(Try it): Copy the listing below, swapping each "image" for "frame" and leaving everything else as it is. Omit the pictures from your copy.

(Supplied data):
----------------

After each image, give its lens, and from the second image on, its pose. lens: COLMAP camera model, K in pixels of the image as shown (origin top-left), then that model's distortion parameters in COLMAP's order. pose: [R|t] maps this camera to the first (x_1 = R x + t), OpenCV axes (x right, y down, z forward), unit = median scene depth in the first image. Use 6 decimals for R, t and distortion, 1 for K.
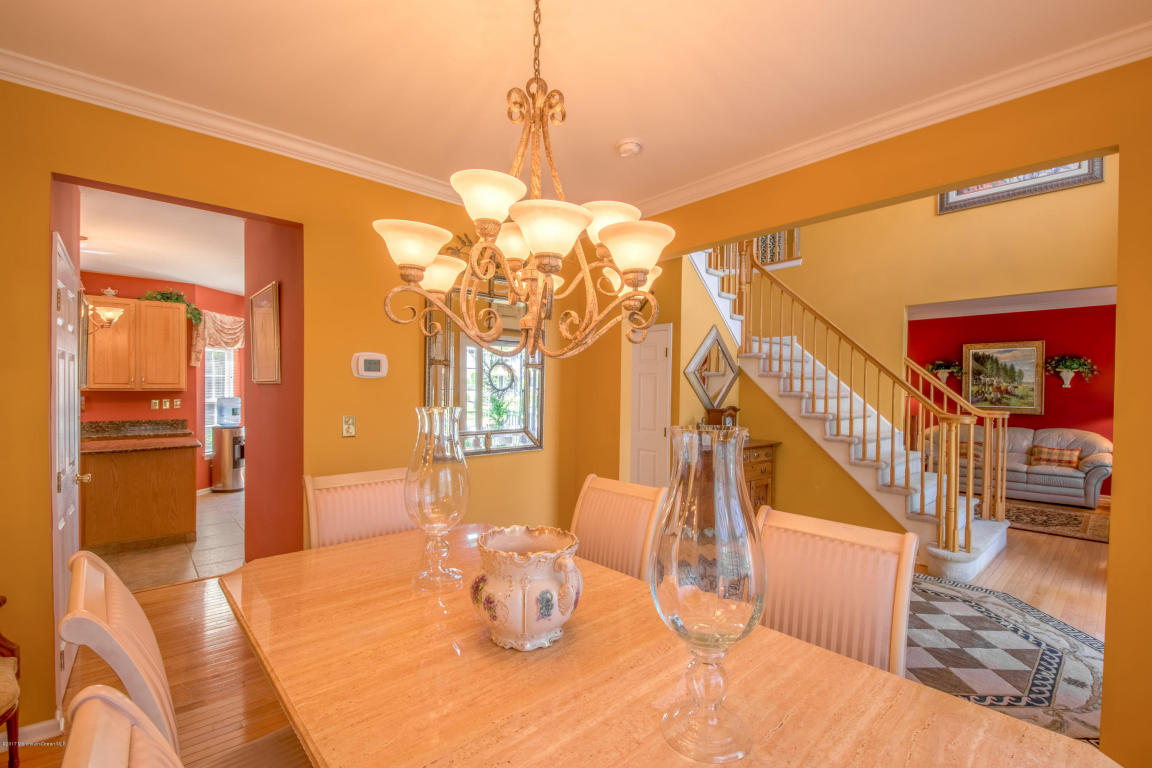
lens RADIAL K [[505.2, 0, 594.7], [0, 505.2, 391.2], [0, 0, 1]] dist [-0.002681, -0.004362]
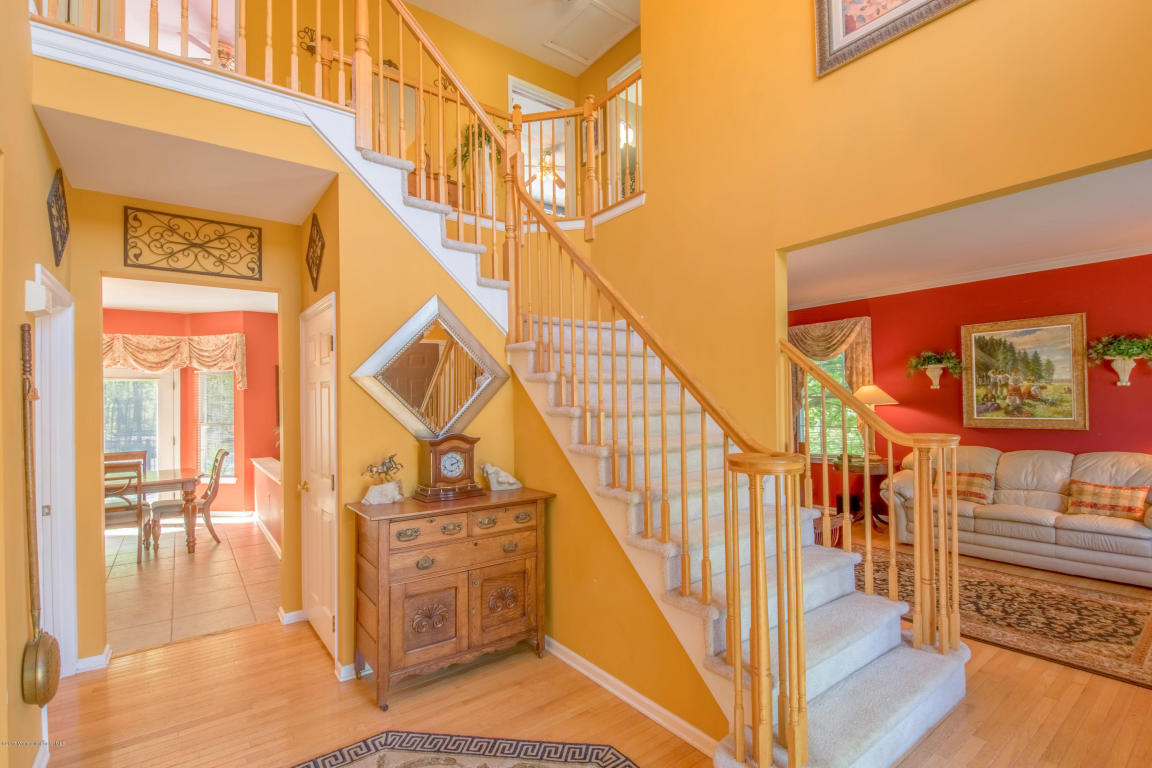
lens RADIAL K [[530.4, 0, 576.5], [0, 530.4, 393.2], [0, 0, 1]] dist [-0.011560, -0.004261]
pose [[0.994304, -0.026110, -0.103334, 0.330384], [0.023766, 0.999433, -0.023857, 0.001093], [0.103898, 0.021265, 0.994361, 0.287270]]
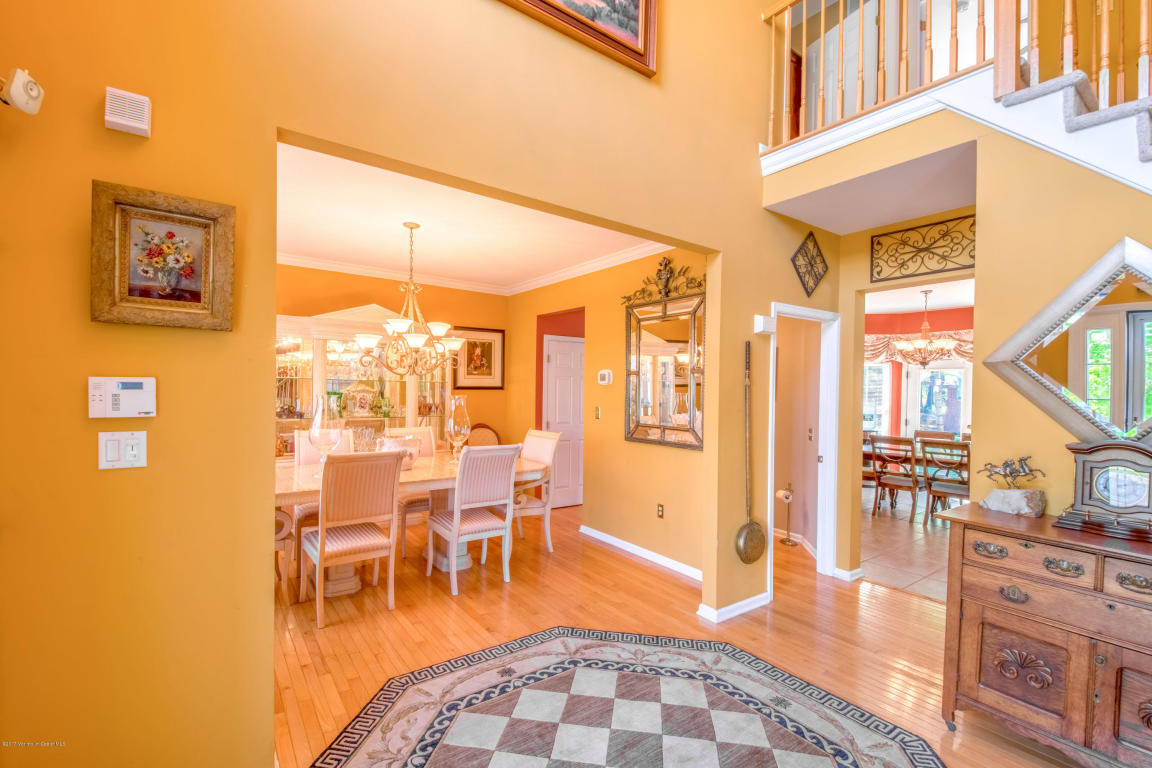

----------------

(Result):
After each frame, give its lens, and from the second frame on, its pose. lens: COLMAP camera model, K in pixels of the frame as shown (origin top-left), then that model's distortion parameters in COLMAP's order. pose: [R|t] maps this camera to the first (x_1 = R x + t), OpenCV axes (x right, y down, z forward), unit = median scene depth in the first frame. Use 6 decimals for R, t and distortion, 1 for K.
lens RADIAL K [[505.2, 0, 594.7], [0, 505.2, 391.2], [0, 0, 1]] dist [-0.002681, -0.004362]
lens RADIAL K [[530.4, 0, 576.5], [0, 530.4, 393.2], [0, 0, 1]] dist [-0.011560, -0.004261]
pose [[0.994304, -0.026110, -0.103334, 0.330384], [0.023766, 0.999433, -0.023857, 0.001093], [0.103898, 0.021265, 0.994361, 0.287270]]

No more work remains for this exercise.